Understanding Entropy: Order vs Disorder

[danihel]

Hi,
I'm sorry and hope this forum allows people who don't study but are interested in physics to post their primitive questions:
I like watching documentaries and in every documentary on physics that i watched when it came to entropy, it was simply described as disorder as if that was a thing.
Is it only me being retarded? I mean, to me- "order" is a word that points to just anybody's personal preference of organization of things in any sort of dimension (being it space/time, alphabet or numbering system...) based on his current practical needs or cultural bias. Maybe Jackson Pollock had different concept of order than Rothko. Is an English garden of higher entropy than a French one? There is a individual sense of order just like there's a sense of beauty but there is no universal "order".
One of the few things i know about entropy is that it manifests as dissipating heat and as the entropy grows with time and heat dissipates it leads to homogeneity. What confuses me even more is that homogeneity gives me the impression of order rather than disorder and the beginnings of big bang although hot seem to me much more homogenous than the universe at this point.

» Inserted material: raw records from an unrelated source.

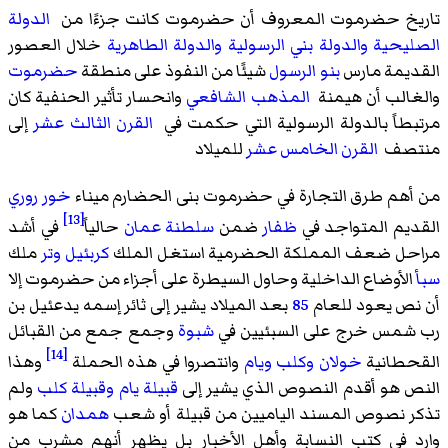
تاريخ حضرموت المعروف أن حضرموت كانت جزءًا من
الدولة
الصليحية
والدولة بني الرسولية
والدولة الطاهرية
خلال العصور
القديمة مارس
بنو الرسول
شيئًا من النفوذ على منطقة
حضرموت
والغالب أن هيمنة
المذهب الشافعي
وانحسار تأثير الحنفية كان
مرتبطاً بالدولة الرسولية التي حكمت في
القرن الثالث عشر
إلى
منتصف
القرن الخامس عشر
للميلاد
من أهم طرق التجارة في حضرموت بنى الحضارم ميناء
خور روري
[13]
القديم المتواجد في
ظفار
ضمن
سلطنة عمان
حالياً
في أشد
مراحل ضعف المملكة الحضرمية استغل الملك
كربئيل وتر
ملك
سبأ
الأوضاع الداخلية وحاول السيطرة على أجزاء من حضرموت إلا
أن نص يعود للعام
85
بعد الميلاد يشير إلى ثائر إسمه
يدعئيل بن
رب شمس
خرج على السبئيين في
شبوة
وجمع جمع من القبائل
[14]
القحطانية
خولان
وكلب
ويام
وانتصروا في هذه الحملة
وهذا
النص هو أقدم النصوص الذي يشير إلى
قبيلة يام
وقبيلة كلب
ولم
تذكر نصوص المسند الياميين من قبيلة أو شعب
همدان
كما هو
وارد في كتب النسابة وأهل الأخبار بل يظهر أنهم مشرب من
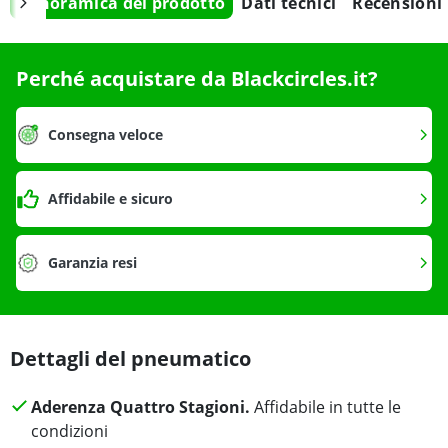
Panoramica del prodotto
Dati tecnici
Recensioni
Perché acquistare da Blackcircles.it?
Consegna veloce
Affidabile e sicuro
Garanzia resi
Dettagli del pneumatico
Aderenza Quattro Stagioni.
Affidabile in tutte le
condizioni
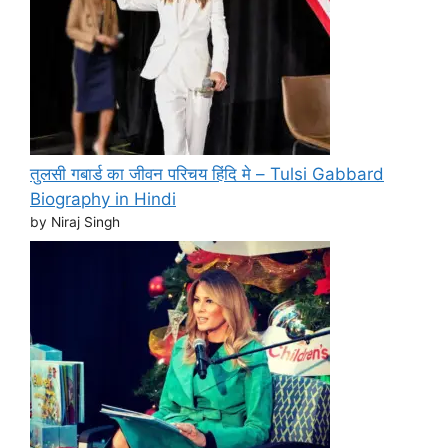
तुलसी गबार्ड का जीवन परिचय हिंदि मे – Tulsi Gabbard
Biography in Hindi
by Niraj Singh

It fascinates me very much but this important topic confuses me more than anything else from classical physics, if anyone could help me make the meaning of entropy a little more clear I would be very grateful.

 

[hilbert2]

Basically, the idea is that because there are a lot more ways how things can be in "disorder" than ways how they can be in "order", it is statistically extremely probable that a system of a large number of molecules is at any given moment moving towards a state of higher disorder.

In statistical mechanics, entropy of a macrostate (macroscopically observed state of a physical system) depends on the number of microstates (combinations of states of individual molecules) that correspond to that observed macrostate. Therefore, increase of entropy is basically a statistical phenomenon, a system is very likely to move towards a state that can be achieved in many ways.

 

[danihel]

@hilbert2: Thanks a ton! So can i throw the words "order/disorder" out of the window and just say: "Antropy is the measure of probability of a particular state of a physical system to be delivered by random movement of its components(particles)?"
So a limited set of particles in a physical system can be assigned a limited number of combinations of vector quantities and all the combinations of quantities give rise to a lesser number of combinations of states as the time passes.. and the state that is produced by most of the combinations of vector quantities is of highest entropy?
So the universe started at the most improbable state and ends at the most probable? Seems like the universe is losing it's ridiculousness :)

 

[the_wolfman]

Is it only me being retarded? I mean, to me- "order" is a word that points to just anybody's personal preference of organization of things in any sort of dimension (being it space/time, alphabet or numbering system...) based on his current practical needs or cultural bias. Maybe Jackson Pollock had different concept of order than Rothko. Is an English garden of higher entropy than a French one? There is a individual sense of order just like there's a sense of beauty but there is no universal "order".

In classical mechanics we define entropy as S = -k_B \sum_i p_i \ln p_i.

With this definition in mind, we call states with low entropy "ordered" and states with high entropy "disordered."
Thus, we have very carefully defined what we mean by "order" in the physical context. There is no ambiguity.

One of the few things i know about entropy is that it manifests as dissipating heat and as the entropy grows with time and heat dissipates it leads to homogeneity. What confuses me even more is that homogeneity gives me the impression of order rather than disorder and the beginnings of big bang although hot seem to me much more homogenous than the universe at this point.

Be careful here. Homogeneity can be used to describe systems of both high and low entropy.

Case 1) Imagine that you roll 1,000 dice, and they all come up 6. This is a very ordered result (low entropy) but it is also very homogeneous.

Case 2) Imagine a situation where you take ten different colors of paint and mix them together to get a a uniform (homogeneous) brown. if you look at the pain under a powerful microscope you'd see a random mixture of all ten colors. This is a state a maximum entropy or disorder.

 

[danihel]

@the_wolfman: Thanks a lot! I'm afraid the only thing i understand from the equation above is (S) as entropy and (k) as Boltzman's konstant, but i guess i would need to study more physics to understand the rest.
Still, could anyone please tell me, based on my second post, whether i understood the point of entropy right?

 

[hilbert2]

Still, could anyone please tell me, based on my second post, whether i understood the point of entropy right?

Yes, you understood the point.